Tungsten alloys with high-temperature strength properties, comparable to the best of alloys recently developed by others, were produced by a new process called here the oxyreaction process. The process involved additions of a powder of a reactive metal compound, ZrN, ZrW2, or HfW2, to a base metal powder, tungsten, which contained some oxygen. The powders were blended, compacted, sintered, and extruded. During sintering, diffusion and internal oxidation occurred to produce reactive-metal oxide particles and solid solutions. A dispersion of oxide particles could be precipitated by heat treating. The oxyreaction process circumvents many of the agglomerating and coarsening problems encountered in the current methods for dispersing a stable oxide in a metal. Oxyreaction strengthening results from solid-solution strengthening and from dispersion strengthening produced by the reactive metal and its oxides. At a test temperature of 1,650° C, the alloys prepared from WW, had tensile strengths up to 70,000 psi and stress-rupture lives up to 142 hr at 10,000 psi stress; the alloys prepared from ZrN powders had tensile strengths up to 80,000 psi and stress-rupture lives up to 27 hr at 10,000 psi stress. Tensile strengthening in the alloys was attributed to Zr in solid solution or to Zr-O-W structures too small to be observed in an electron microscope replica.

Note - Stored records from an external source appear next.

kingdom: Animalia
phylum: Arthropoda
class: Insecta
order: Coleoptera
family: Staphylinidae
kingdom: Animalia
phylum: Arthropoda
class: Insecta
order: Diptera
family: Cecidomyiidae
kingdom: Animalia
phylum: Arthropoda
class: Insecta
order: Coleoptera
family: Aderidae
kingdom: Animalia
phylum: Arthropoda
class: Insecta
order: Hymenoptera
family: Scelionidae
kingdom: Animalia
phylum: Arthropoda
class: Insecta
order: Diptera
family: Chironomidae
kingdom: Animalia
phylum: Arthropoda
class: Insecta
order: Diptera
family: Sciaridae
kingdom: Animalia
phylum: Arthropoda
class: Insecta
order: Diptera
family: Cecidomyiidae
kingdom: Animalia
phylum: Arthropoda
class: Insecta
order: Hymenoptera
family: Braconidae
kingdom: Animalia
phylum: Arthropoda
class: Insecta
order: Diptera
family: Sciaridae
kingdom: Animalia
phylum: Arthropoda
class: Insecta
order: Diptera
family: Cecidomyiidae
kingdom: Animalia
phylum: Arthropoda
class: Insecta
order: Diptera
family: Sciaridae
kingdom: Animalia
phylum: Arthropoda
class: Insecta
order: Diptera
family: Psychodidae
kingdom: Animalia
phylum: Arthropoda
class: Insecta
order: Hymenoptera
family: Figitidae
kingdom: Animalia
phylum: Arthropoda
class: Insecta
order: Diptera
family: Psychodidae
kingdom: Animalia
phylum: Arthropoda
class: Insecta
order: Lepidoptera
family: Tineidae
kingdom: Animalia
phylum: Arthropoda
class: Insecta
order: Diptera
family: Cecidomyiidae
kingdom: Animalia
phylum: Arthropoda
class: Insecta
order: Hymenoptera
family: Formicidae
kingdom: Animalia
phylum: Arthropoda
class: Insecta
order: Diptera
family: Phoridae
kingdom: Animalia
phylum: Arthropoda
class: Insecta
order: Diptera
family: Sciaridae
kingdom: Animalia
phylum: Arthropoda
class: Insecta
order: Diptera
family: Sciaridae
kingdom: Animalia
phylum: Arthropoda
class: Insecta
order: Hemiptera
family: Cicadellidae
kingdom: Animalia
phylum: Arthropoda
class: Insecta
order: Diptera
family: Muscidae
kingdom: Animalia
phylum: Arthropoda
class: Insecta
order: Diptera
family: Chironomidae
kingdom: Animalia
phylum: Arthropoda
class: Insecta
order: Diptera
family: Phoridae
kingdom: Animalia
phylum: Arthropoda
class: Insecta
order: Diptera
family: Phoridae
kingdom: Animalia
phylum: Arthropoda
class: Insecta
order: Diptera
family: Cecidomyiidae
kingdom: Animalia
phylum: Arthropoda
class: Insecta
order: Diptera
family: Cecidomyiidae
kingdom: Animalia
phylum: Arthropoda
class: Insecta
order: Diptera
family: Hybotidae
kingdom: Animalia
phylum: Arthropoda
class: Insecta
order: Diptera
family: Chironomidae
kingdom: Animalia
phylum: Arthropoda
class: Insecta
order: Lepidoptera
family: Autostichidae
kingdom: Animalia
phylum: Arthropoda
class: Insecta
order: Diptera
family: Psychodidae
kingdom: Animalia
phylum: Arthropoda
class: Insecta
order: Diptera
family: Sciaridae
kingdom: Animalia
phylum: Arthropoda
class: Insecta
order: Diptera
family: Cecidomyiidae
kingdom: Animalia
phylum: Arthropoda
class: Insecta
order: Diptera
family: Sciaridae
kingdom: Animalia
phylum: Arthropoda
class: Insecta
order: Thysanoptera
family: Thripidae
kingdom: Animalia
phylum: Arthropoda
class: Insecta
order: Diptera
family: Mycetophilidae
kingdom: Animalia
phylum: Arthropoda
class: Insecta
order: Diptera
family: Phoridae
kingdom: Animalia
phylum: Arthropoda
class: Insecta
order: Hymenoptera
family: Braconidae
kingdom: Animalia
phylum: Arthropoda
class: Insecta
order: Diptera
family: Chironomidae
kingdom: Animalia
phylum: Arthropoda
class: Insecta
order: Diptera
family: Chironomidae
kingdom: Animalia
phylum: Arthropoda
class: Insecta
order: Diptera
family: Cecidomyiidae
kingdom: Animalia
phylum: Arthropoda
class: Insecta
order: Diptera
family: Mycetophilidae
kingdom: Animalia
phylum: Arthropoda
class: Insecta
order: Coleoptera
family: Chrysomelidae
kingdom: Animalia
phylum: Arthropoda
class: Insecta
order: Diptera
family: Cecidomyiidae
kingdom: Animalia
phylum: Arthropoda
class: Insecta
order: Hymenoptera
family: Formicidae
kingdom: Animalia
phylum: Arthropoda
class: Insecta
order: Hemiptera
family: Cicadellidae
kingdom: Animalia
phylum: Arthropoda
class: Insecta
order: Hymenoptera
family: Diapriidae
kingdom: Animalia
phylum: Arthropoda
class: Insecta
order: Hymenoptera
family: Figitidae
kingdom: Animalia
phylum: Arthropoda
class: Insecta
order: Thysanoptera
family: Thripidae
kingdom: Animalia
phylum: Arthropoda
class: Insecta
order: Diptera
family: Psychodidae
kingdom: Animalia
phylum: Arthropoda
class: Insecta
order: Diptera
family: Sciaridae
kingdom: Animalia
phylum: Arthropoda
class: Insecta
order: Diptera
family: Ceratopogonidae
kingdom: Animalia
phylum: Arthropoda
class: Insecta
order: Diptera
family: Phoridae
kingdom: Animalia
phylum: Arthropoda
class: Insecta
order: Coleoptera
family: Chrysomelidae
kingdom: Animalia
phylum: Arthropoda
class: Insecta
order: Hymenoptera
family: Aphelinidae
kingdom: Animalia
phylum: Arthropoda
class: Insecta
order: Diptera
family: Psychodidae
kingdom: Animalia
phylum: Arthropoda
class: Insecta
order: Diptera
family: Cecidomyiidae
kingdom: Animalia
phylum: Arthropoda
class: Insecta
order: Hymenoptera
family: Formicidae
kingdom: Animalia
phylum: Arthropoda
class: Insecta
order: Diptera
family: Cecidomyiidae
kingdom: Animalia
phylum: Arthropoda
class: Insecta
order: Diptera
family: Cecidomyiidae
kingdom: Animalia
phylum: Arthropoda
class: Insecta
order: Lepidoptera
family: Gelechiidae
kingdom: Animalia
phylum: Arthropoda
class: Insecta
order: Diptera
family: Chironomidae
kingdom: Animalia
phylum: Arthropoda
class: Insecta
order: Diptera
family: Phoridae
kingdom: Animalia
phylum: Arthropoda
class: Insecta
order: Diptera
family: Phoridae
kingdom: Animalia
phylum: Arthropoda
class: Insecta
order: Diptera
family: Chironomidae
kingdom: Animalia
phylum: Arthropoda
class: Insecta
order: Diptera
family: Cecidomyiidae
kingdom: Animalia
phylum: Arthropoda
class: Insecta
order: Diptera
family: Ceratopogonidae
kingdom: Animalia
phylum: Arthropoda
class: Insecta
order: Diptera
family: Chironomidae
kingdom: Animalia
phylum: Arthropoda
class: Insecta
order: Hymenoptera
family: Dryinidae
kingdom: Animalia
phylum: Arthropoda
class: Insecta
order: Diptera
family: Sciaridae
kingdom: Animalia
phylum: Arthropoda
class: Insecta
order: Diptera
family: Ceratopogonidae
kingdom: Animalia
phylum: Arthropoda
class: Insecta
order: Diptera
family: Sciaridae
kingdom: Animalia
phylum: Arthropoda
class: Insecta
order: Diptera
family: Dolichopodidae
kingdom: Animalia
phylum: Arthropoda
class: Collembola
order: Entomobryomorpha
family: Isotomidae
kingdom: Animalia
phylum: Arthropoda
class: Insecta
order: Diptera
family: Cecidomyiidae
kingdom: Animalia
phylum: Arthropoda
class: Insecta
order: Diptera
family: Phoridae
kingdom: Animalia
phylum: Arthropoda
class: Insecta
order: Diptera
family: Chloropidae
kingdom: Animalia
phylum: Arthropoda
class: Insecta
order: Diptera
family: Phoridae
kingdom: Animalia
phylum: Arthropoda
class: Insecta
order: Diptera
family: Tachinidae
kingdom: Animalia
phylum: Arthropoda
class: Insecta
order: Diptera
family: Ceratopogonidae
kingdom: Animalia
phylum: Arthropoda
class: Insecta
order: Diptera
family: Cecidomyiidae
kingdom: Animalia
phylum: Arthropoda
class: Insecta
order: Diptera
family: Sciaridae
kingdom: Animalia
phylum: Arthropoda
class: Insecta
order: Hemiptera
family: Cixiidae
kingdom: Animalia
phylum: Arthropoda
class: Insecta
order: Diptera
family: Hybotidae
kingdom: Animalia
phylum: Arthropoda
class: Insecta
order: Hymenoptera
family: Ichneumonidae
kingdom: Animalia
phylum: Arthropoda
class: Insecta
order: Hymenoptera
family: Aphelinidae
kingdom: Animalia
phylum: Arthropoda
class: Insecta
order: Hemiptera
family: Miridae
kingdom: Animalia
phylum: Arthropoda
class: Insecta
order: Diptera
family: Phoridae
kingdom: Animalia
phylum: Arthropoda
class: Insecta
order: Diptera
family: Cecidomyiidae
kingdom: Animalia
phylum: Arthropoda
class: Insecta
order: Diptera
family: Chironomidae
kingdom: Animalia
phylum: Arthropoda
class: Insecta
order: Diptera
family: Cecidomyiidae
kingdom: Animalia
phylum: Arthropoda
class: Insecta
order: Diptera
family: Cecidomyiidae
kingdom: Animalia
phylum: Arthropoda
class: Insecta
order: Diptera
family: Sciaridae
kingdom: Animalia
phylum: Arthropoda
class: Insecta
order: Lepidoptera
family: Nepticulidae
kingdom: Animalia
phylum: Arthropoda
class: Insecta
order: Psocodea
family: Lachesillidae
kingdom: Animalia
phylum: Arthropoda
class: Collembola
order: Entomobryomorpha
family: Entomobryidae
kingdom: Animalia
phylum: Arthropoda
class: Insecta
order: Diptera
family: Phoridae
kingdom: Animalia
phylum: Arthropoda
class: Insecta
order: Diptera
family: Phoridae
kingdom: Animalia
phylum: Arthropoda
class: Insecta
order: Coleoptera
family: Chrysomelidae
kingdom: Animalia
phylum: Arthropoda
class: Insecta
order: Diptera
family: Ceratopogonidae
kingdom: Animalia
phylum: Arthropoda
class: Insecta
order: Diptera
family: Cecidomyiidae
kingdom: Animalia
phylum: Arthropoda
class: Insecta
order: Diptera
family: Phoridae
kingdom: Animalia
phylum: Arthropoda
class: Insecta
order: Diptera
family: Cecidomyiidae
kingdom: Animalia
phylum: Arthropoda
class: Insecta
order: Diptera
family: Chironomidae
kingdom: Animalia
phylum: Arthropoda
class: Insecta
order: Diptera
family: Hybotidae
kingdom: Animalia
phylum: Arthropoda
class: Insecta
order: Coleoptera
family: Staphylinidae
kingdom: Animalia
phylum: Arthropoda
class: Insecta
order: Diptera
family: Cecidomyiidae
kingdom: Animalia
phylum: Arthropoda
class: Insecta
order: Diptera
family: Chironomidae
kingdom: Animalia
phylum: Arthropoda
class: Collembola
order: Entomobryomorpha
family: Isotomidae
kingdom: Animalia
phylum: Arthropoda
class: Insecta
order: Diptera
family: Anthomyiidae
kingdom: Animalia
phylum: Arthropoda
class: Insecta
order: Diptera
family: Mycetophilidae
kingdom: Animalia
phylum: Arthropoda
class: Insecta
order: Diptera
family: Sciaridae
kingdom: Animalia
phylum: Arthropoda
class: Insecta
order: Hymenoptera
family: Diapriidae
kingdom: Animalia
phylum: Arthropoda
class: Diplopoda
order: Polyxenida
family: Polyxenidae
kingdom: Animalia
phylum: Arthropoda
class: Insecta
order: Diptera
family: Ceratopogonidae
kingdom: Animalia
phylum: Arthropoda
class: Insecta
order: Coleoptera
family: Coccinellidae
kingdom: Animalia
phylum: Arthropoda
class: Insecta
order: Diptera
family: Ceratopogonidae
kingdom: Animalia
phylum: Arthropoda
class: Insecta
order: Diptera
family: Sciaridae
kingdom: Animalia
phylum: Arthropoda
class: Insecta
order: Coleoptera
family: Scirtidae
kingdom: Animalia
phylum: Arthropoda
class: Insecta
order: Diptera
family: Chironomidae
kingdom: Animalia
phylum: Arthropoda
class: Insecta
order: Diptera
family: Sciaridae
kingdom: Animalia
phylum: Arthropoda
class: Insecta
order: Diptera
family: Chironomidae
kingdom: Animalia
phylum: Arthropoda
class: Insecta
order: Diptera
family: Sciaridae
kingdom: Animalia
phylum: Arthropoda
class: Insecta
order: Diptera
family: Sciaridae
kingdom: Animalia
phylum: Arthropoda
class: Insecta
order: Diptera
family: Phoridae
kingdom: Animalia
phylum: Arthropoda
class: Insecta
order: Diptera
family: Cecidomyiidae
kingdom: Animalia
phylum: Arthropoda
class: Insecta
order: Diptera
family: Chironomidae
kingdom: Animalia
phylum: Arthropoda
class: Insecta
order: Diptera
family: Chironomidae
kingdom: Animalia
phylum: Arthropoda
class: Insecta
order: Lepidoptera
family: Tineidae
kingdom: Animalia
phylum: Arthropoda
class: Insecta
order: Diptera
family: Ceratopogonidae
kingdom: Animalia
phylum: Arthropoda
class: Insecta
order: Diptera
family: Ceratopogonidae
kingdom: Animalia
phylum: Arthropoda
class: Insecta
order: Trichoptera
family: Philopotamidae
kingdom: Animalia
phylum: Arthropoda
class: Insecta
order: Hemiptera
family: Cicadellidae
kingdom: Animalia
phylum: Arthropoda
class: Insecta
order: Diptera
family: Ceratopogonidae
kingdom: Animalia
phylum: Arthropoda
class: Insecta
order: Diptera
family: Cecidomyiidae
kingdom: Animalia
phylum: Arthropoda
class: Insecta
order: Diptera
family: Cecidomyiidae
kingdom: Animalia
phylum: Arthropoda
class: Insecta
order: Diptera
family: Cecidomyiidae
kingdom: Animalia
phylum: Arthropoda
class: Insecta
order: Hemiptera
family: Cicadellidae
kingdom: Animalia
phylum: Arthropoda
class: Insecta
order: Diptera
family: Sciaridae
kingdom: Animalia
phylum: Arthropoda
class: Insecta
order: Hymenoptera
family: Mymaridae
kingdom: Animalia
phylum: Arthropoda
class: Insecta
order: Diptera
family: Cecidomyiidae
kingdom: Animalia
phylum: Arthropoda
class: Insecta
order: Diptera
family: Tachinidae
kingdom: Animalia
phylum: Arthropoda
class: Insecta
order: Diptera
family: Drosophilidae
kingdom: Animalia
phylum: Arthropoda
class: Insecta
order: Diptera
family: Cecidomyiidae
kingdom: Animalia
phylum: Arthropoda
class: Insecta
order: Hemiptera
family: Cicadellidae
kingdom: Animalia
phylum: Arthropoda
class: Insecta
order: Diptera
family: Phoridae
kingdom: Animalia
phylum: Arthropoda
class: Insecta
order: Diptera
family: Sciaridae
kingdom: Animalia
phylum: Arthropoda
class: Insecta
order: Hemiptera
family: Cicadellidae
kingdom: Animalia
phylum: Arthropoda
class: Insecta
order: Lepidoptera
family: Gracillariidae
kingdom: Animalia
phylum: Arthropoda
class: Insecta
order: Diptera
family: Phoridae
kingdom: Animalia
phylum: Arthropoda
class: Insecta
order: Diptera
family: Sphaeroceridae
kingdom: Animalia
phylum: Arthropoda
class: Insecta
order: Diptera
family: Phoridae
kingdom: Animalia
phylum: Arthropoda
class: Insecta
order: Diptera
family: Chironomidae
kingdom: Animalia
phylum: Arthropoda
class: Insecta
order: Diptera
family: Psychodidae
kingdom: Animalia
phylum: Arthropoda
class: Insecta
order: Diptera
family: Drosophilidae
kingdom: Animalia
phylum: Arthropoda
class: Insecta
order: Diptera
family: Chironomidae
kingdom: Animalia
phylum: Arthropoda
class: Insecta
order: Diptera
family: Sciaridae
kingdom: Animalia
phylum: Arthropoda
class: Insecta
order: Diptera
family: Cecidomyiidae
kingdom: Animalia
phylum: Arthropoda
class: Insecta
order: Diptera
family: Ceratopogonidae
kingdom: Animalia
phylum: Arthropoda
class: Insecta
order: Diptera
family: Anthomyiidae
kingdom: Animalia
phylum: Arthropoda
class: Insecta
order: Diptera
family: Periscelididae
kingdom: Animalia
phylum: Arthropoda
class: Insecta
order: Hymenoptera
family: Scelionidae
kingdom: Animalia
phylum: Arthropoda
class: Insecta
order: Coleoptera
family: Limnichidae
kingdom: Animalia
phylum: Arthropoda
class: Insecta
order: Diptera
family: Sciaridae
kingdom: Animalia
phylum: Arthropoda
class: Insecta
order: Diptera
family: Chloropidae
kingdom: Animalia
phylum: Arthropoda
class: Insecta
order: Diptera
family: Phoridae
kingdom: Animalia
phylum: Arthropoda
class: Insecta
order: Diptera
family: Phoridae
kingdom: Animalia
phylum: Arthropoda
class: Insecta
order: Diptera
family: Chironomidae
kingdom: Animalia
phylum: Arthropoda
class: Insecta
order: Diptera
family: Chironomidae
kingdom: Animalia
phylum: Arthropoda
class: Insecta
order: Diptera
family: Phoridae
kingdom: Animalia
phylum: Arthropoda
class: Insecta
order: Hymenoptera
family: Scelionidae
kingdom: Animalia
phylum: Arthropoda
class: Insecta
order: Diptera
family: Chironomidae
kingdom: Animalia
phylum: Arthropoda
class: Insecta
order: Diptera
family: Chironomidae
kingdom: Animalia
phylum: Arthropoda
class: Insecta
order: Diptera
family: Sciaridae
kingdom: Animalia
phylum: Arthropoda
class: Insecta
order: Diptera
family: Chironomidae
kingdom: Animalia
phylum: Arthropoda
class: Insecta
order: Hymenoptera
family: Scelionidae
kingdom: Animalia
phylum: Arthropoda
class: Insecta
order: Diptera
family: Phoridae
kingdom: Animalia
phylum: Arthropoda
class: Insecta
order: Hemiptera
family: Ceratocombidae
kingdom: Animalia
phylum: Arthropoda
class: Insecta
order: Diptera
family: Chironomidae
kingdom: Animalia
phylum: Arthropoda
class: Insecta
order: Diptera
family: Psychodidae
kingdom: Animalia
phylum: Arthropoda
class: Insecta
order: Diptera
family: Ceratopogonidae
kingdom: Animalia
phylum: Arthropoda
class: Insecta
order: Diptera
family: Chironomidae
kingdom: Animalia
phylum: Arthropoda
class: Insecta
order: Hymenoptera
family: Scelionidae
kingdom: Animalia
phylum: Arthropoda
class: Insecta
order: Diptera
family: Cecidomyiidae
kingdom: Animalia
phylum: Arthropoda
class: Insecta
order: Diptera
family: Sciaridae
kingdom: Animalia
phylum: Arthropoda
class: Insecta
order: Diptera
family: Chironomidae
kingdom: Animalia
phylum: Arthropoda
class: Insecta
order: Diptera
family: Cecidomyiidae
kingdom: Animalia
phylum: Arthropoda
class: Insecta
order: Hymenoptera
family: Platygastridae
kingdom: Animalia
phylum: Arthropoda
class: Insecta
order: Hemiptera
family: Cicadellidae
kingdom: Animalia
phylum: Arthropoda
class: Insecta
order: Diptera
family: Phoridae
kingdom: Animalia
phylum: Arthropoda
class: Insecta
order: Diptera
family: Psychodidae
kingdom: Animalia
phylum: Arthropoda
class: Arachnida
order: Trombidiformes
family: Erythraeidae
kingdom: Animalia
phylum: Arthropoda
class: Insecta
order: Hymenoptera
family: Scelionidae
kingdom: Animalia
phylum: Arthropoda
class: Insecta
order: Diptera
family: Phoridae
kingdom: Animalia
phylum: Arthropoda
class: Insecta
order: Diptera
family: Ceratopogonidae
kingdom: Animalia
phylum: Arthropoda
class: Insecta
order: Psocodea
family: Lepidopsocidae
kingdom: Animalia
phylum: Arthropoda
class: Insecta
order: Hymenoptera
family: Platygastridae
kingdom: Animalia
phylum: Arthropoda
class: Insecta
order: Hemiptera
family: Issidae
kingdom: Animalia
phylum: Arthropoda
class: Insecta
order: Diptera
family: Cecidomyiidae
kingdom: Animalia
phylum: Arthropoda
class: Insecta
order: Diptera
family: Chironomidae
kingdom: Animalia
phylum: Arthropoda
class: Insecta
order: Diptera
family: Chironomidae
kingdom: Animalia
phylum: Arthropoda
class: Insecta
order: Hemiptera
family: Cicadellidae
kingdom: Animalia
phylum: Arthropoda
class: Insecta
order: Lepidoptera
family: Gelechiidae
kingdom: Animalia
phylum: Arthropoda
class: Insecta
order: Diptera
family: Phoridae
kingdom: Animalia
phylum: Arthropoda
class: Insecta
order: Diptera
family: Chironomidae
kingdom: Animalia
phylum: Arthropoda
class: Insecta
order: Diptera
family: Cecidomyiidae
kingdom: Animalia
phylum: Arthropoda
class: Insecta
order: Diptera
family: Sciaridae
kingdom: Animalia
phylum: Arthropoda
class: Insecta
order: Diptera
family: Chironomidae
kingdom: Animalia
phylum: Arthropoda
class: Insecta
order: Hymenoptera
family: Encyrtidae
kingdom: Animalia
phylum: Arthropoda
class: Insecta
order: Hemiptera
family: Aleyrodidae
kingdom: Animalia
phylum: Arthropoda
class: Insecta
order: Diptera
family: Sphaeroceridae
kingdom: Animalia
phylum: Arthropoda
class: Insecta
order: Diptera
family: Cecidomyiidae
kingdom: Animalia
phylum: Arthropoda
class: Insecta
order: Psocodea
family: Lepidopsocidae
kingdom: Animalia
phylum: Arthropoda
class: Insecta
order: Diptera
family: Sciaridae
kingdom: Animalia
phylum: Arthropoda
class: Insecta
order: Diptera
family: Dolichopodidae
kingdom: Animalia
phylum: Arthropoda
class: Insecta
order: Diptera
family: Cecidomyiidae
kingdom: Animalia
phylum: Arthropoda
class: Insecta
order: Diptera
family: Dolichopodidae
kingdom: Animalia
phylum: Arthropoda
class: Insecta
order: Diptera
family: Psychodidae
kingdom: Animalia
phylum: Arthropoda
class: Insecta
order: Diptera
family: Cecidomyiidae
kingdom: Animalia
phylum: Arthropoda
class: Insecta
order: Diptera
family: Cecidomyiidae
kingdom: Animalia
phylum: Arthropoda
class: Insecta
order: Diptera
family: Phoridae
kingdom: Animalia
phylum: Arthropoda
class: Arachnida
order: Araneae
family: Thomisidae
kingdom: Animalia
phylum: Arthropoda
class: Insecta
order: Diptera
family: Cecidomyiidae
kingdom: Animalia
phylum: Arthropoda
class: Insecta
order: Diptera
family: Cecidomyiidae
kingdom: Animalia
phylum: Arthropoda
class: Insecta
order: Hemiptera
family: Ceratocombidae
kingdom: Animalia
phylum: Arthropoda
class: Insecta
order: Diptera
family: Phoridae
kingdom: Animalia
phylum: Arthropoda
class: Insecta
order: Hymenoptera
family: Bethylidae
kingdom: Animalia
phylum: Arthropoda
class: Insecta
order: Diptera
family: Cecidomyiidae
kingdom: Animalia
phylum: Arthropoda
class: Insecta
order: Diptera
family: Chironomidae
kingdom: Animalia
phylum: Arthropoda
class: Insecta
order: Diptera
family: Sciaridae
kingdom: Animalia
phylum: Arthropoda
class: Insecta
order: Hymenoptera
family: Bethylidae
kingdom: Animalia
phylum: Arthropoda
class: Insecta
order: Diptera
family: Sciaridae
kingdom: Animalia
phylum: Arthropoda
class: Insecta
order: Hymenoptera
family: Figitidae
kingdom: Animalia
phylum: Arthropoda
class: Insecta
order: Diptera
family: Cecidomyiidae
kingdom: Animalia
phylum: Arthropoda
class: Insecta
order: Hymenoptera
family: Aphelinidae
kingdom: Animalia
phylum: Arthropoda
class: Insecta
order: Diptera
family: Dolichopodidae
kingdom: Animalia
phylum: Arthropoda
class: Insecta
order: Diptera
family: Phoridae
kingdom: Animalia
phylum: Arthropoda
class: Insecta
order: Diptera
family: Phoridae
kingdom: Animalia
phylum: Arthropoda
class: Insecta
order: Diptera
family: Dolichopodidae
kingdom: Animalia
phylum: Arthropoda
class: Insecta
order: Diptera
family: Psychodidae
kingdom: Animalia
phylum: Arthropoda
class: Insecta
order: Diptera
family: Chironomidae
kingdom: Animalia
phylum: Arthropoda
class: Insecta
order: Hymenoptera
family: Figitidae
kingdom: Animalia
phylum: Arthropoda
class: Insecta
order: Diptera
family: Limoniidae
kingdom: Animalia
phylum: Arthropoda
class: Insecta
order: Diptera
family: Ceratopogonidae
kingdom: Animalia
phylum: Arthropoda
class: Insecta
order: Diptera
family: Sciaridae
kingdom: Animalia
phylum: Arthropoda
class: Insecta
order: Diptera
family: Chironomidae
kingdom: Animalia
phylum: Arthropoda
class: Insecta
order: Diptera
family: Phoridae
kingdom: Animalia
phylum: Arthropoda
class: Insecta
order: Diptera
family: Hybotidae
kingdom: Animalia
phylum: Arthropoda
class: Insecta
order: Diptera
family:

Stress-rupture life was attributed to a dispersion of submicron Zr02 particles which precipitated and grew to 0.05-to 0.2-micron size during the test. Tensile strengthening and stress-rupture life were dependent upon both the zirconium and oxygen contents with the maximum occurring at roughly 0.9 atomic pot Zr and 0.9 atomic pot 0. Studies of the details of the oxyreaction process were made on the W-ZrW2 alloys and three general steps were determined: (1) The reaction of 0 in tungsten powder with ZrW2 to form relatively large Zr02 particles; (2) the dissolution of remaining ZrW2 into the W matrix and partial internal oxidation to form ultrafine but sparse zirconium oxide particles and possibly to establish Zr-O-W structures; (3) the development of ultrafine Zr02 particles during high-temperature aging.